1939-1945 : récit de la politique menée par le IIIème Reich
concernant les juifs d’Allemagne, de Pologne, de Russie et progressivement de toute l’Europe.
Description de la mise en place de privations, du port de l’étoile jaune, des persécutions, des déportations et de l'aryanisation économique. Les mesures anti-juives établies par étapes vont se conclure la Solution finale.
Retour sur des
pays comme le Roumanie qui dès août 1940 promulgue un décret qui exclut les
juifs de toute vie dans la cité.
La Hongrie,
depuis 1919 gouverné par l’amiral Horthy, restreint également les droits des
juifs et même si le pays a résisté à livrer les juifs au Reich, en 1944, 437 000
d’entre eux sont déportés vers Auschwitz.
L’Italie fasciste
depuis 1923, tente de sauvegarder sa population juive.
Mussolini n’a
jamais adhéré aux thèses nazies, mais le pacte Rome -Berlin fait plier le pays
et applique les lois restrictives aux juifs comme ailleurs en Europe à la
chute du Duce.
En France plusieurs
organisations juives dont l’OJC, organisation juive de combat, fondée 1940 à Toulouse,
rassemble les jeunes dans les maquis et essaye avec d’autres organisations européennes
et américaines d’apporter aide et soulagement aux communautés juives.
Retour sur la révolte
du ghetto de Varsovie, ghetto organisé et fermé des 1940 .
Presse clandestine,
représentations enfantines organisées, entraide… font la vie du ghetto.
Des
rapports de 1942 de déclarations de onze gouvernements alliés et de la France
libre font état de milliers d’hommes, femmes et enfants victimes de la barbarie nazie..
Que
savait la France ? Que savait Vichy ?
De
mars 1942 à août 1944, 76000 juifs ont été déportés de France. Seulement 3000 sont revenus.
Les
rafles et la déportation sont les instruments de la Solution finale en France et Vichy collabore. L’organisation allemande est implacable et son système de purification ethnique très bien rodé.

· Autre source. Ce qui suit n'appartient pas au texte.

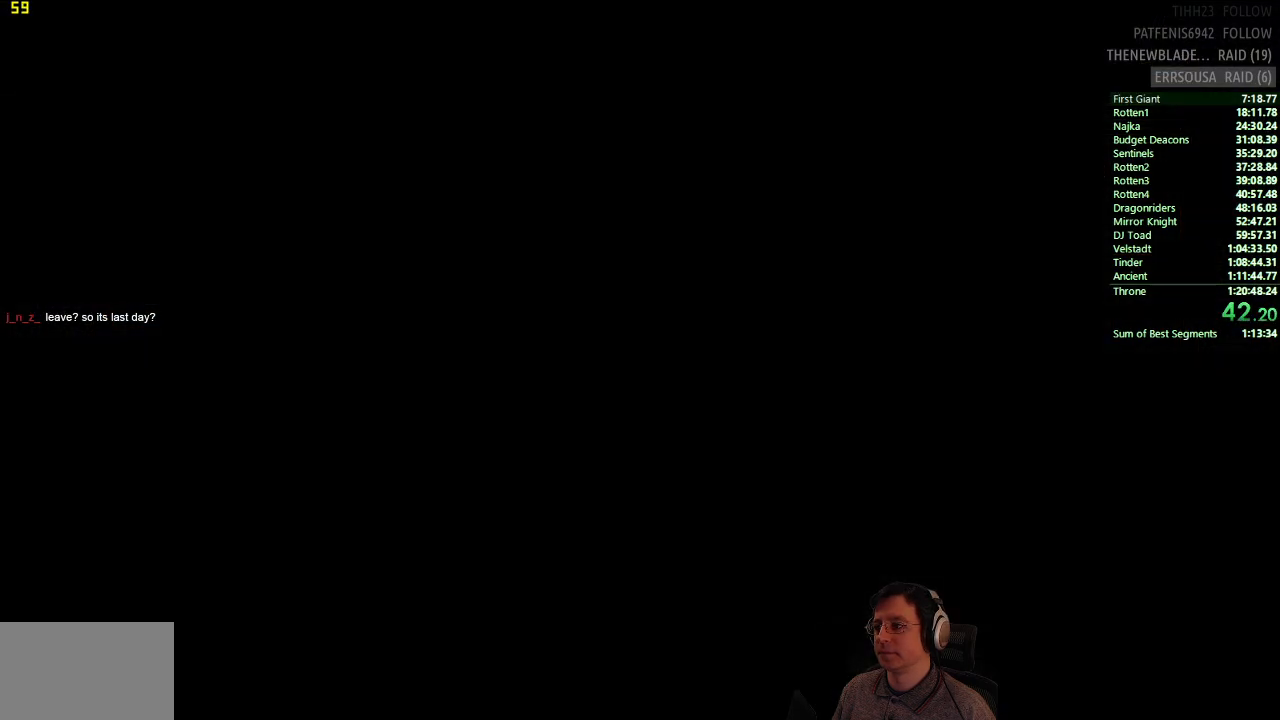
Gameplay with a controller (PlayStation layout); each line is a JSON object with the inputs held at the frame after it. "events" lists button and stick changes between this image and that frame as [ms after this image, input, new state], when the widget could be followed in between.
{"buttons": [], "left_stick": "center", "right_stick": "center", "events": []}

1942, la BBC se fait l’écho des chambres à gaz et des
exterminations systématiques des juifs et toute la presse clandestine fait état de la Solution finale.
Des ecclésiastiques évoquent clairement le massacre des
juifs auprès de Laval et Pétain.
Le président du consistoire central émet un appel de détresse
par un courrier auprès du Marechal Pétain, pas de réponse également.
Récit d’une collaboration organisée, réfléchie et
consentante.
La presse
collaborationniste est d’une violence inouïe. Les appels à
éradiquer les juifs physiquement sont nombreux.
Pour exemple, la
lettre ouverte de Céline sur la question juive à la presse, y réclamait une extermination impitoyable et affichait son admiration à Hitler.
Dès 1942 des
rapports accablants à disposition des rédactions de journaux, des organes politiques,
de l’opinion publique font part des plans d’extermination des juifs par le
régime allemand et ses alliés.
On y fait référence
aux chambres à gaz, aux rafles, aux massacres en Russie et aux déportations de
toutes part en Europe.
Les rapports détaillés
sur Auschwitz sont établis en 1944.
Il faut attendre 1945
et la libération des camps pour réaliser l’horreur et chiffrer le nombre de morts.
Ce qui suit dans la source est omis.